*** Block opens ***

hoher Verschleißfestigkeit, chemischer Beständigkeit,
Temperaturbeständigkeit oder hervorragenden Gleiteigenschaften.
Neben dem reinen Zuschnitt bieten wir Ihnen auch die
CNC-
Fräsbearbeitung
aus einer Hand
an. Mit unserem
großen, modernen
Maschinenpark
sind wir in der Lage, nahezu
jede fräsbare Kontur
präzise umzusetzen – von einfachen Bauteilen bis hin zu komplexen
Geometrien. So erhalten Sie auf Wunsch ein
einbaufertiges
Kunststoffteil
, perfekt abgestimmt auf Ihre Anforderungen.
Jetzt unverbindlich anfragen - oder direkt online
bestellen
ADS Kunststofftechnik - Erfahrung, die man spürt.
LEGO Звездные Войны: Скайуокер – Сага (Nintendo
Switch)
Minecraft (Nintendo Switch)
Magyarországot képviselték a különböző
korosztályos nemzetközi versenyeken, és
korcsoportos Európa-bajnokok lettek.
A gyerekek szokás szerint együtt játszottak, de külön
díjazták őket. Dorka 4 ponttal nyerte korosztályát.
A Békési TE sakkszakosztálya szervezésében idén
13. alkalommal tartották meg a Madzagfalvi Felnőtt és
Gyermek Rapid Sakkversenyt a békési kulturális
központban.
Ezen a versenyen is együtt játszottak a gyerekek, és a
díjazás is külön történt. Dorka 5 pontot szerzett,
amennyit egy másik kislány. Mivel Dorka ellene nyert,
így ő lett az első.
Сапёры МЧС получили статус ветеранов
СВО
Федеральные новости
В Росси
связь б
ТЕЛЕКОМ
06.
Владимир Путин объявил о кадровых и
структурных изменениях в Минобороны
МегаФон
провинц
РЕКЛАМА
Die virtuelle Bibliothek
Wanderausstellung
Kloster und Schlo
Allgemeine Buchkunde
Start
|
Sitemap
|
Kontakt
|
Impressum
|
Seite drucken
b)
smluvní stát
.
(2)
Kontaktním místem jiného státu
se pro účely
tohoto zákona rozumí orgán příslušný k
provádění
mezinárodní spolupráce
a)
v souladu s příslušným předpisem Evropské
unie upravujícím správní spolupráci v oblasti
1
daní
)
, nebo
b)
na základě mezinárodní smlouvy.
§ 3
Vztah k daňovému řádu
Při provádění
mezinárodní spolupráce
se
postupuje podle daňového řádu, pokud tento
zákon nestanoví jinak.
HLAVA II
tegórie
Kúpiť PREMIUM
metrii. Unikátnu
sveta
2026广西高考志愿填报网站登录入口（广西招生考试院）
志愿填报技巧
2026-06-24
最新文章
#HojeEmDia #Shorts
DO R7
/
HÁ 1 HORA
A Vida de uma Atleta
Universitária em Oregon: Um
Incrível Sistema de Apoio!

*** Block closes ***
*** Block opens ***

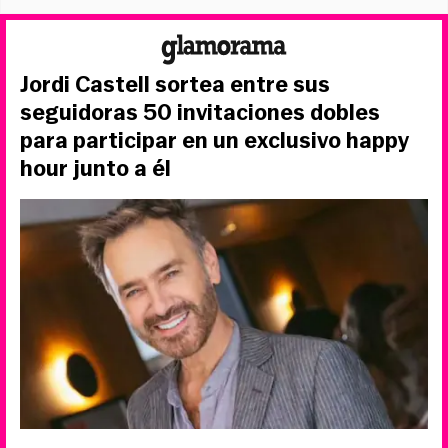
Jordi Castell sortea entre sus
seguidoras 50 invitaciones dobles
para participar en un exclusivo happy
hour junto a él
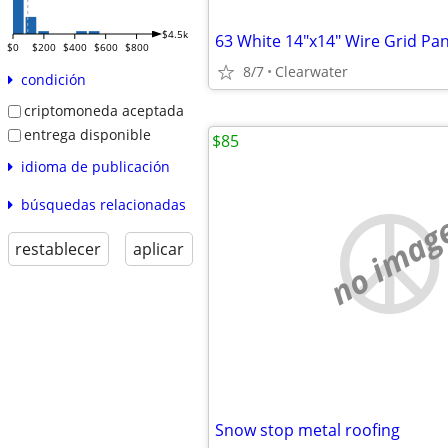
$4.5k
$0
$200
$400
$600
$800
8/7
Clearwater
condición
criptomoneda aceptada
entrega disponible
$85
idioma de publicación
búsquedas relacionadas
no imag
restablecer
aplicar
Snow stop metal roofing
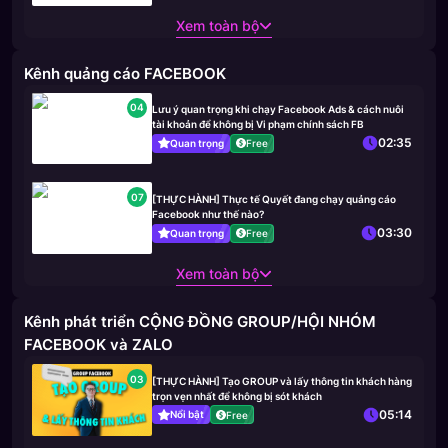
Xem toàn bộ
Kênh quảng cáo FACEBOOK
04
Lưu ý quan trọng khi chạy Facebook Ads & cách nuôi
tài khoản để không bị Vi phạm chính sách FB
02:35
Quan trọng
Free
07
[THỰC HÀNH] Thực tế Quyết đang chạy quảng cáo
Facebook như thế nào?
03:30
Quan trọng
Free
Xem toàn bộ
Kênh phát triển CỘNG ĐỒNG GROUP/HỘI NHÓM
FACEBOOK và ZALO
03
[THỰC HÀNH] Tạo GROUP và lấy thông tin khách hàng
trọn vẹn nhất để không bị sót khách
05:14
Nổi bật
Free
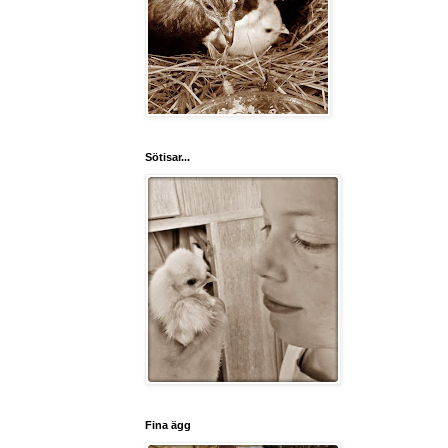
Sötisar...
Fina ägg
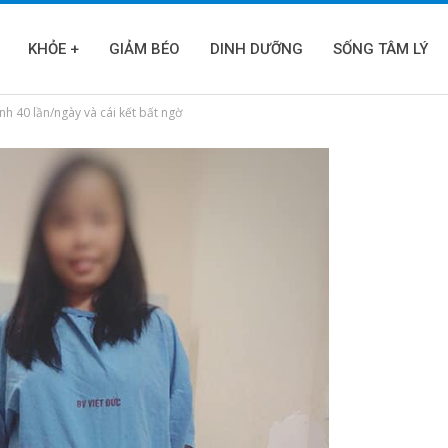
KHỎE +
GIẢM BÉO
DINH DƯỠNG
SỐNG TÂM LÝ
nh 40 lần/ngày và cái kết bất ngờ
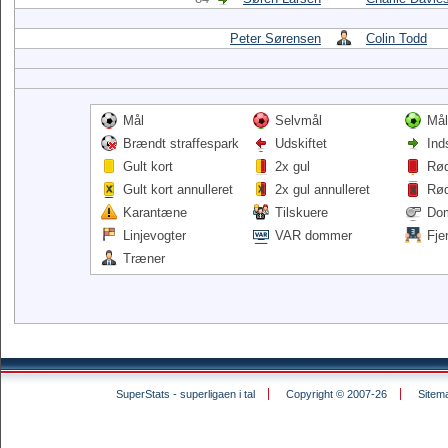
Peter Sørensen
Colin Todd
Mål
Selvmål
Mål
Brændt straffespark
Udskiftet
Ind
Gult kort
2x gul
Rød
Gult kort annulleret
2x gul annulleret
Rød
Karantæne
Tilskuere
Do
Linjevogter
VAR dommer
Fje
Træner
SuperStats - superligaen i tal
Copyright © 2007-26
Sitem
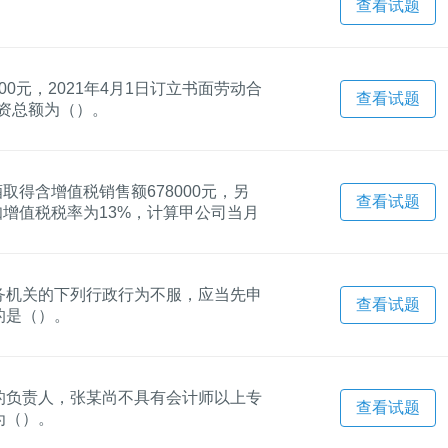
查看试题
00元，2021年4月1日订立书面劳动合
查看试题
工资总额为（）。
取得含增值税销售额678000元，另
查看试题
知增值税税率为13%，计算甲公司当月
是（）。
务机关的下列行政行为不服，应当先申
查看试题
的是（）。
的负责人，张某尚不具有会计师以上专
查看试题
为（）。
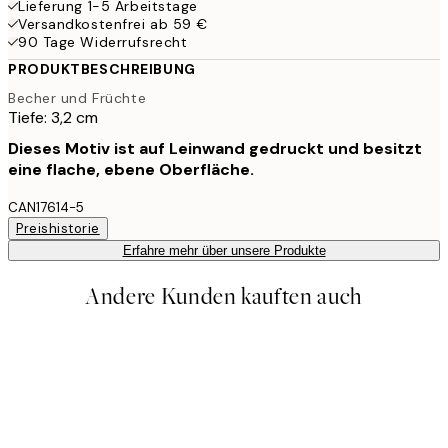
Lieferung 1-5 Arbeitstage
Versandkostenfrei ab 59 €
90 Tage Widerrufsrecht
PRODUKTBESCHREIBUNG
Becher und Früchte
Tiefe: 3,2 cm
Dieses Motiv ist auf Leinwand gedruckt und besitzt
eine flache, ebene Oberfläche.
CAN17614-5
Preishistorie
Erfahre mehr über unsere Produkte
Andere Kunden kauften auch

*** Block closes ***
*** Block opens ***

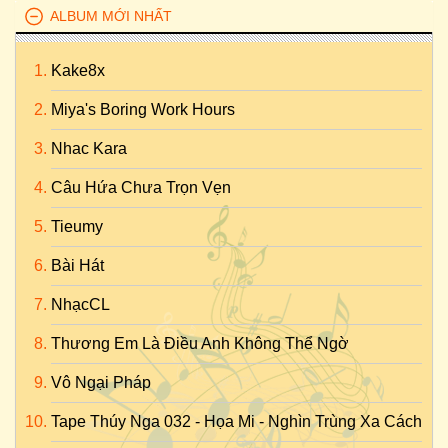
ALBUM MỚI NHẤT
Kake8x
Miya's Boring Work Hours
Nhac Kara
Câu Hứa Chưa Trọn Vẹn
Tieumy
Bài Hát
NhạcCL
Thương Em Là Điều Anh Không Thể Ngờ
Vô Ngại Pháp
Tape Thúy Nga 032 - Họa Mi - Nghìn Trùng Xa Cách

*** Block closes ***

Prompt
Output the lines of the records from the line with "hoher Verschleißfestigkeit, chemischer" up to and including the line with "auf Ihre Anforderungen.", copied exactly as they appear.

Solution for this exercise
hoher Verschleißfestigkeit, chemischer Beständigkeit,
Temperaturbeständigkeit oder hervorragenden Gleiteigenschaften.
Neben dem reinen Zuschnitt bieten wir Ihnen auch die
CNC-
Fräsbearbeitung
aus einer Hand
an. Mit unserem
großen, modernen
Maschinenpark
sind wir in der Lage, nahezu
jede fräsbare Kontur
präzise umzusetzen – von einfachen Bauteilen bis hin zu komplexen
Geometrien. So erhalten Sie auf Wunsch ein
einbaufertiges
Kunststoffteil
, perfekt abgestimmt auf Ihre Anforderungen.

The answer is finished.